What needs to be done:
Using the data below, gather each line that includes the word "down".

Provided records section start

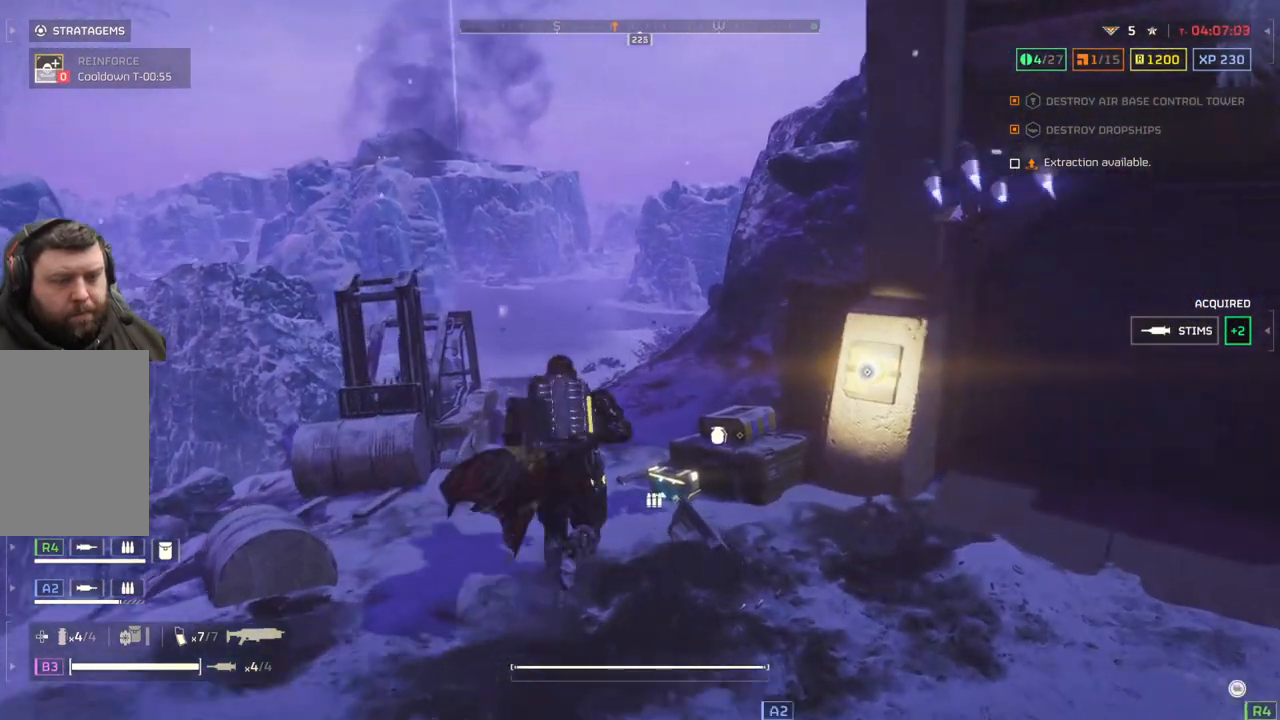
{"buttons": [], "left_stick": "center", "events": [[250, "left_stick", "center"]]}
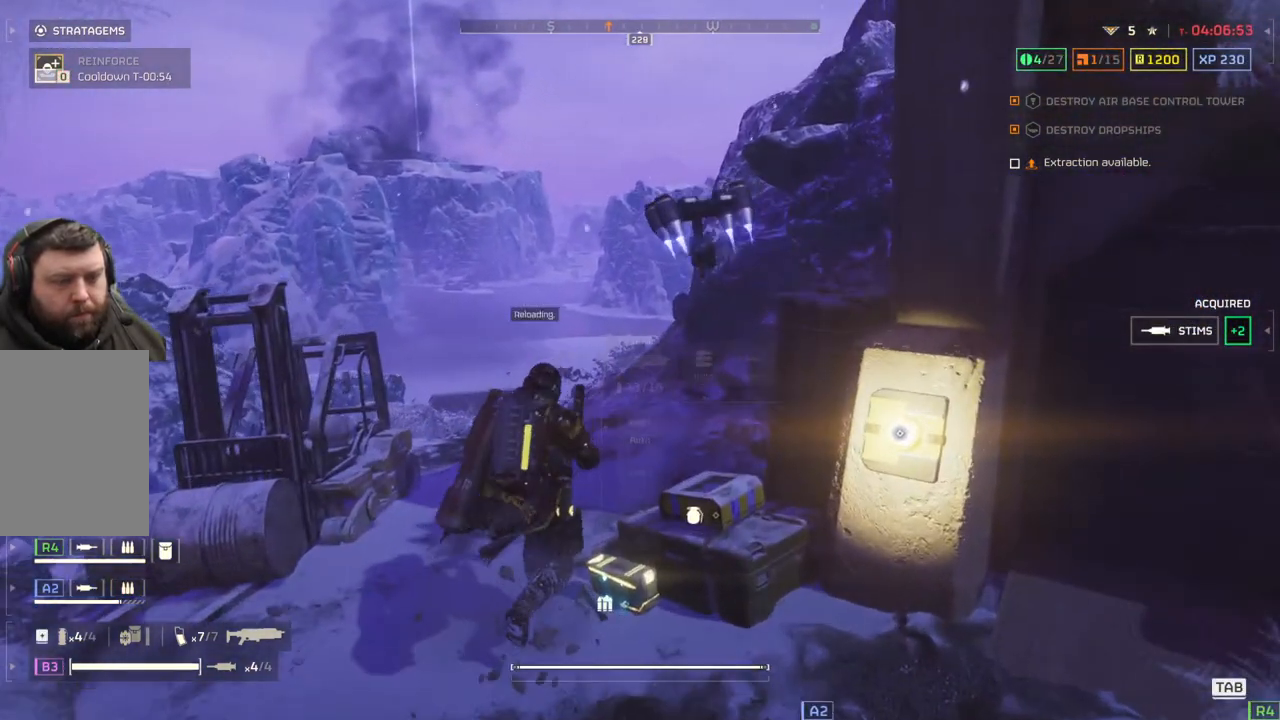
{"buttons": [], "left_stick": "center", "events": []}
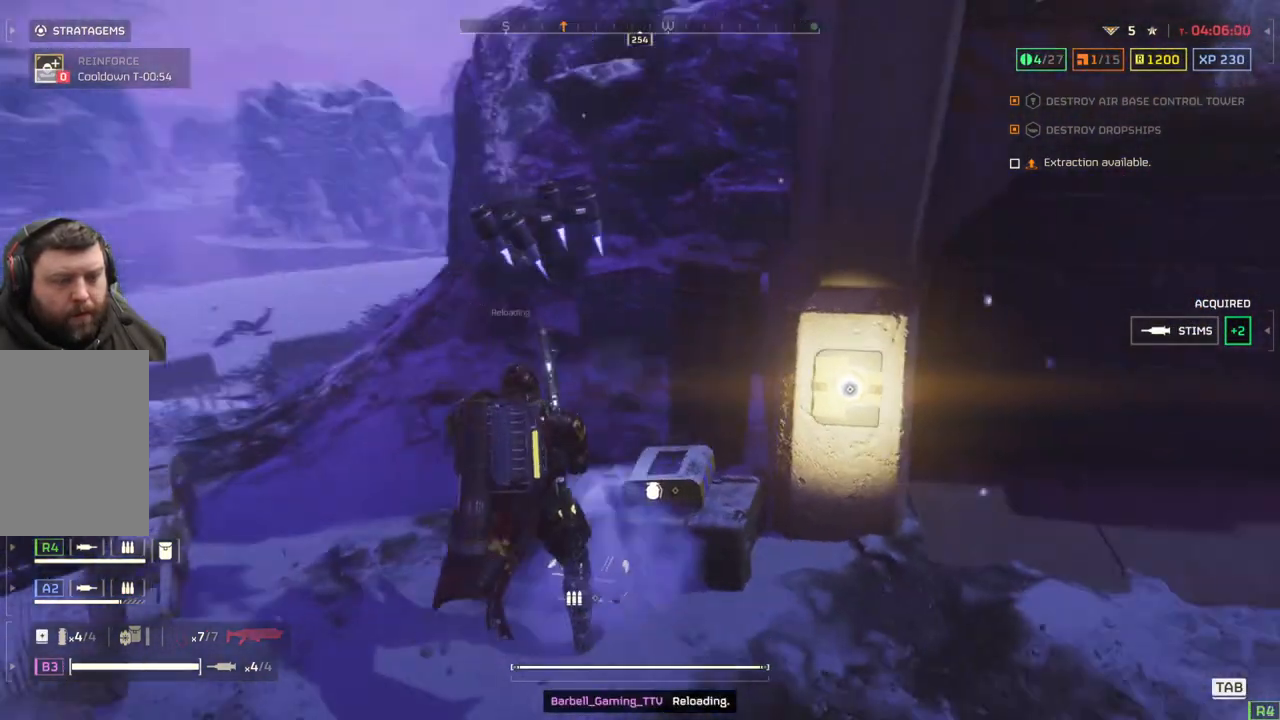
{"buttons": [], "left_stick": "center", "events": []}
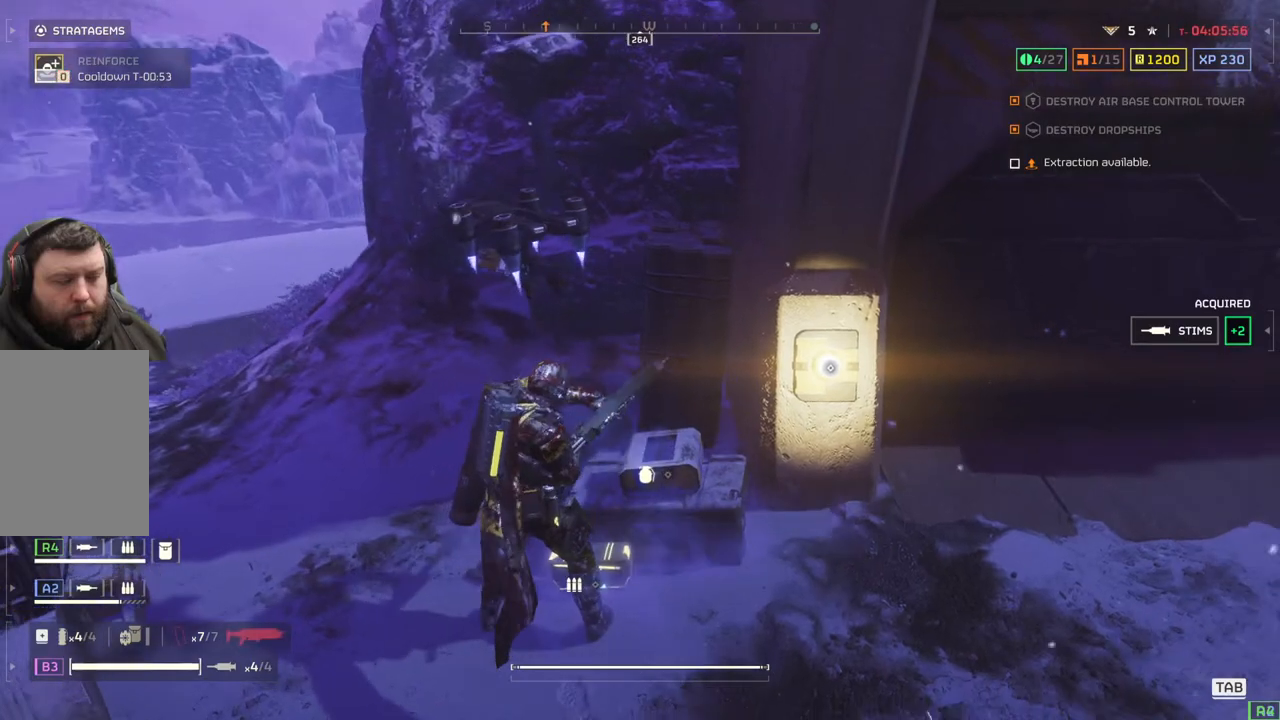
{"buttons": ["DPAD_RIGHT"], "left_stick": "center", "events": [[83, "left_stick", "down-right"], [267, "left_stick", "center"], [400, "DPAD_RIGHT", "down"]]}
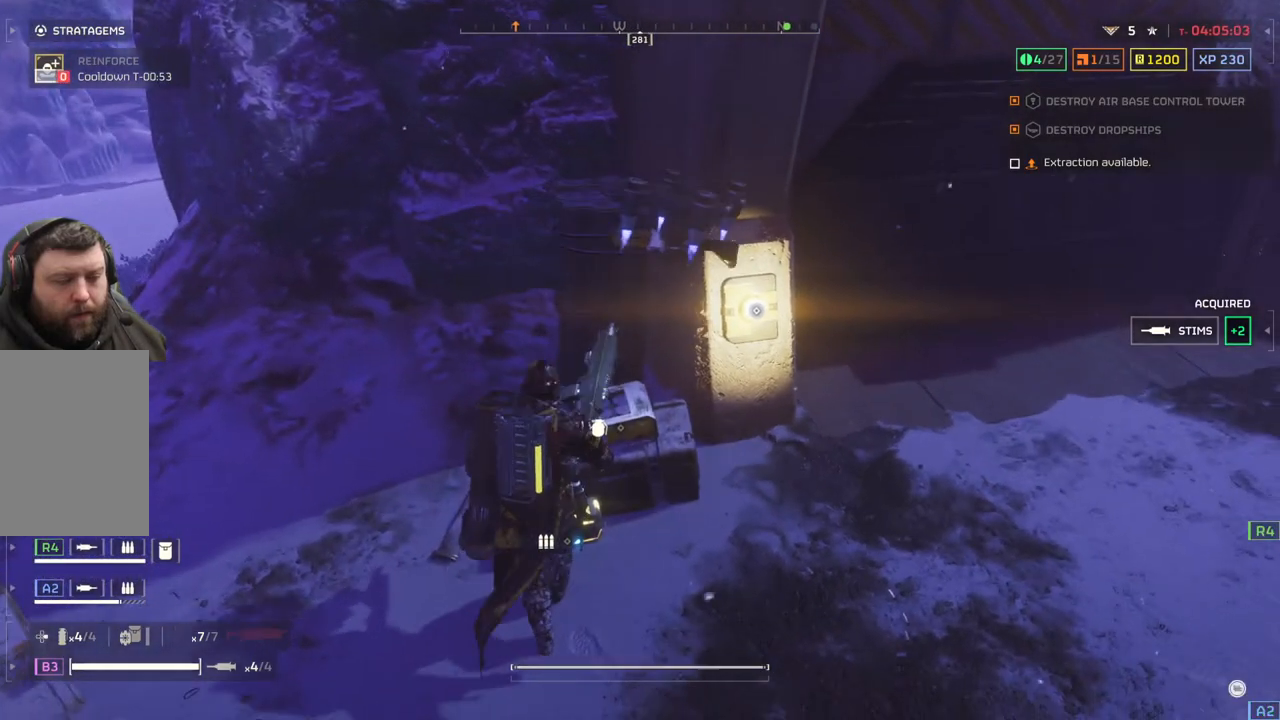
{"buttons": [], "left_stick": "center", "events": [[33, "DPAD_RIGHT", "up"]]}
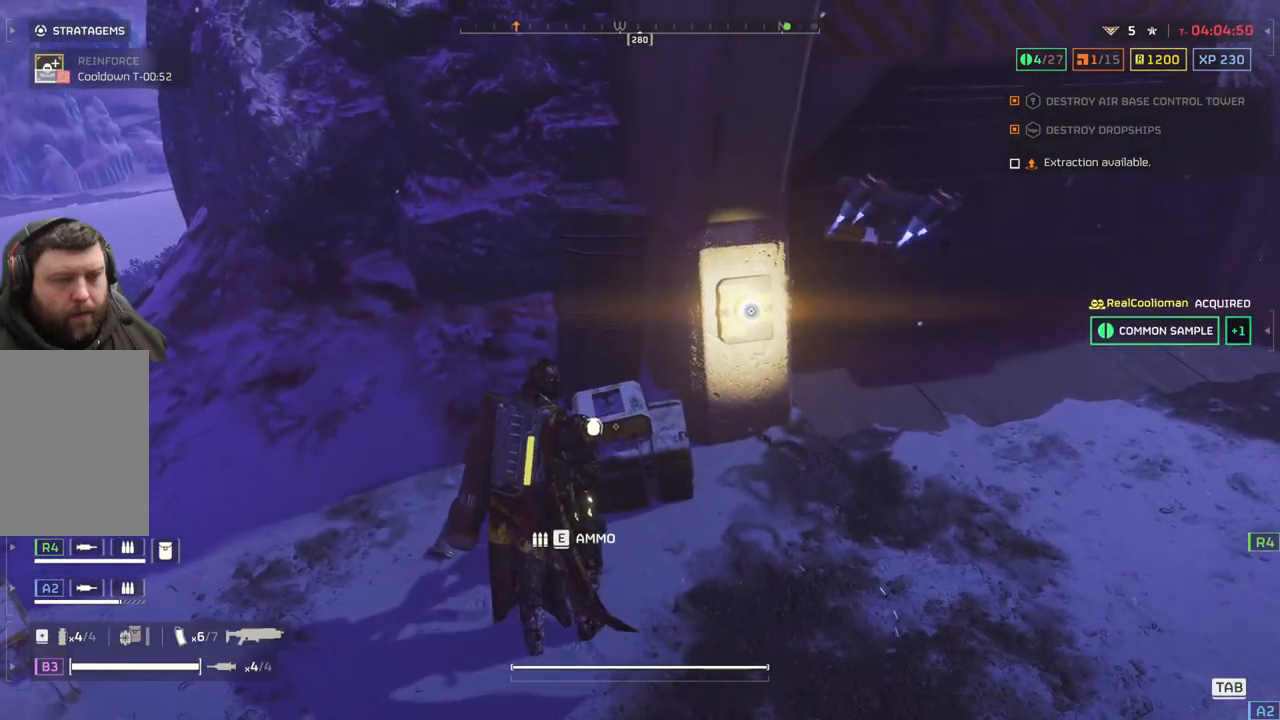
{"buttons": [], "left_stick": "center", "events": [[117, "DPAD_RIGHT", "down"], [200, "DPAD_RIGHT", "up"]]}
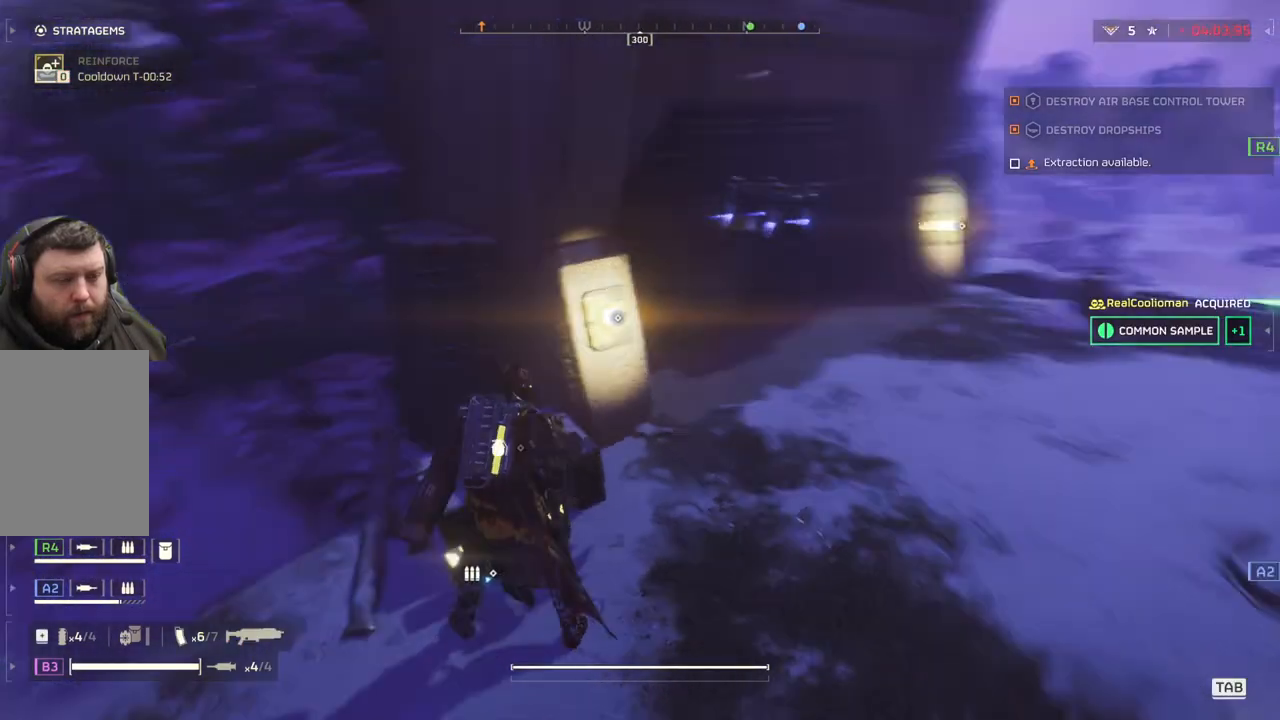
{"buttons": [], "left_stick": "center", "events": [[167, "DPAD_RIGHT", "down"], [200, "DPAD_RIGHT", "up"]]}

Provided records section end

Exercise solution:
{"buttons": ["DPAD_RIGHT"], "left_stick": "center", "events": [[83, "left_stick", "down-right"], [267, "left_stick", "center"], [400, "DPAD_RIGHT", "down"]]}
{"buttons": [], "left_stick": "center", "events": [[117, "DPAD_RIGHT", "down"], [200, "DPAD_RIGHT", "up"]]}
{"buttons": [], "left_stick": "center", "events": [[167, "DPAD_RIGHT", "down"], [200, "DPAD_RIGHT", "up"]]}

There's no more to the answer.